Vancouver-based exercise equipment maker Nautilus experienced large sales gains propelled by surging demand for home workout options during the COVID-19 pandemic, according to a first-quarter earnings report released Tuesday.
“Our first quarter of 2020 started out as a good quarter and turned into a much stronger quarter,” CEO Jim Barr said in a Tuesday conference call with investors.
Net sales in the first quarter were $93.7 million, up 11 percent from the same period last year, and retail sales were up 23.9 percent year-over-year. The company’s direct sales segment saw its first quarterly sales increase since the final quarter of 2017.
The biggest gains were in strength training products, particularly the company’s Bowflex brand. Visitor traffic to the Bowflex website in March increased nearly 300 percent compared with March 2019, Barr said, exceeding the peak traffic normally seen during the holiday season. One particular Bowflex model sold 6,000 units through Amazon.com in a single day.
The company’s Schwinn brand saw similar gains, Barr said, although cardio products still saw an overall sales decline — increased sales of newer products like the Schwinn IC4 bike were offset by declines in sales of older cardio products like the Max Trainer.
Barr speculated that strength training equipment sales might have outpaced cardio because most consumers can still go outside to run even if they’re under a stay-at-home order due to the pandemic, but they can’t go to gyms to use resistance training equipment.
The company’s online fitness platform JRNY, which launched in October, saw a 50 percent spike in downloads during the first 30 days after states began implementing stay-at-home orders, Barr said, and user data from the app showed increased home workout activity.
“People are working out significantly more often, longer and harder,” he said.
Nautilus was also able to trim its operating expenses by 21.4 percent, primarily by cutting back on ad spending. The increased demand due to COVID-19 decreased the need for ads, Barr said.

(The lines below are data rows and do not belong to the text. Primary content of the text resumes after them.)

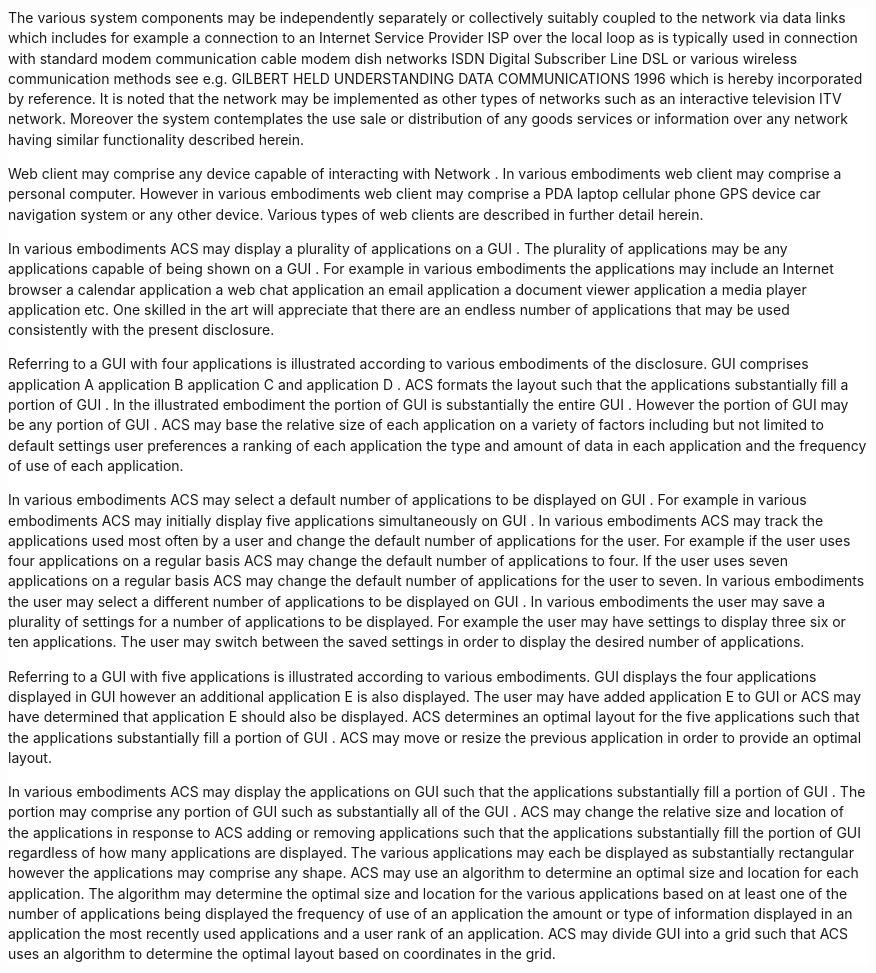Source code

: The various system components may be independently separately or collectively suitably coupled to the network via data links which includes for example a connection to an Internet Service Provider ISP over the local loop as is typically used in connection with standard modem communication cable modem dish networks ISDN Digital Subscriber Line DSL or various wireless communication methods see e.g. GILBERT HELD UNDERSTANDING DATA COMMUNICATIONS 1996 which is hereby incorporated by reference. It is noted that the network may be implemented as other types of networks such as an interactive television ITV network. Moreover the system contemplates the use sale or distribution of any goods services or information over any network having similar functionality described herein.

Web client may comprise any device capable of interacting with Network . In various embodiments web client may comprise a personal computer. However in various embodiments web client may comprise a PDA laptop cellular phone GPS device car navigation system or any other device. Various types of web clients are described in further detail herein.

In various embodiments ACS may display a plurality of applications on a GUI . The plurality of applications may be any applications capable of being shown on a GUI . For example in various embodiments the applications may include an Internet browser a calendar application a web chat application an email application a document viewer application a media player application etc. One skilled in the art will appreciate that there are an endless number of applications that may be used consistently with the present disclosure.

Referring to a GUI with four applications is illustrated according to various embodiments of the disclosure. GUI comprises application A application B application C and application D . ACS formats the layout such that the applications substantially fill a portion of GUI . In the illustrated embodiment the portion of GUI is substantially the entire GUI . However the portion of GUI may be any portion of GUI . ACS may base the relative size of each application on a variety of factors including but not limited to default settings user preferences a ranking of each application the type and amount of data in each application and the frequency of use of each application.

In various embodiments ACS may select a default number of applications to be displayed on GUI . For example in various embodiments ACS may initially display five applications simultaneously on GUI . In various embodiments ACS may track the applications used most often by a user and change the default number of applications for the user. For example if the user uses four applications on a regular basis ACS may change the default number of applications to four. If the user uses seven applications on a regular basis ACS may change the default number of applications for the user to seven. In various embodiments the user may select a different number of applications to be displayed on GUI . In various embodiments the user may save a plurality of settings for a number of applications to be displayed. For example the user may have settings to display three six or ten applications. The user may switch between the saved settings in order to display the desired number of applications.

Referring to a GUI with five applications is illustrated according to various embodiments. GUI displays the four applications displayed in GUI however an additional application E is also displayed. The user may have added application E to GUI or ACS may have determined that application E should also be displayed. ACS determines an optimal layout for the five applications such that the applications substantially fill a portion of GUI . ACS may move or resize the previous application in order to provide an optimal layout.

In various embodiments ACS may display the applications on GUI such that the applications substantially fill a portion of GUI . The portion may comprise any portion of GUI such as substantially all of the GUI . ACS may change the relative size and location of the applications in response to ACS adding or removing applications such that the applications substantially fill the portion of GUI regardless of how many applications are displayed. The various applications may each be displayed as substantially rectangular however the applications may comprise any shape. ACS may use an algorithm to determine an optimal size and location for each application. The algorithm may determine the optimal size and location for the various applications based on at least one of the number of applications being displayed the frequency of use of an application the amount or type of information displayed in an application the most recently used applications and a user rank of an application. ACS may divide GUI into a grid such that ACS uses an algorithm to determine the optimal layout based on coordinates in the grid.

Barr said Nautilus expects high demand for home exercise products to persist in the second quarter, but he emphasized that the company views the situation as temporary, and
he said it will continue working on initiatives to improve its sales under normal conditions.
“The duration of the current consumer tailwinds is anyone’s guess,” he said.
The pandemic-driven boom in demand for home workout experiment comes at a time when Nautilus has been working to turn itself around following years of lagging sales. The company attributed the decline in part to a failure to keep up with a market shift toward “smart” equipment with digital features such as fitness tracking.
Nautilus has pushed aggressively in the past year to refresh its lineup with a new focus on digital offerings, such as products that can connect to JRNY.
Barr was brought on board as CEO last year with the specific goal of facilitating the company’s jump into the digital feature market.
The company launched several new digitally connected fitness products in the second half of 2019, and Barr said another new round of products is planned for the third quarter of 2020, ahead of the fourth quarter, which is traditionally the strongest time of year for the home fitness market.
The initial COVID-19 outbreak in China disrupted some of Nautilus’ manufacturing facilities, Barr said, but those operation have now nearly fully recovered.
Still, he said, the company is working to improve the efficiency of its manufacturing supply chain in response to the surge in demand, and certain products face a backlog that the company may not be able to clear until the third quarter.
This story has been updated to correct the name of the Schwinn IC4 bike.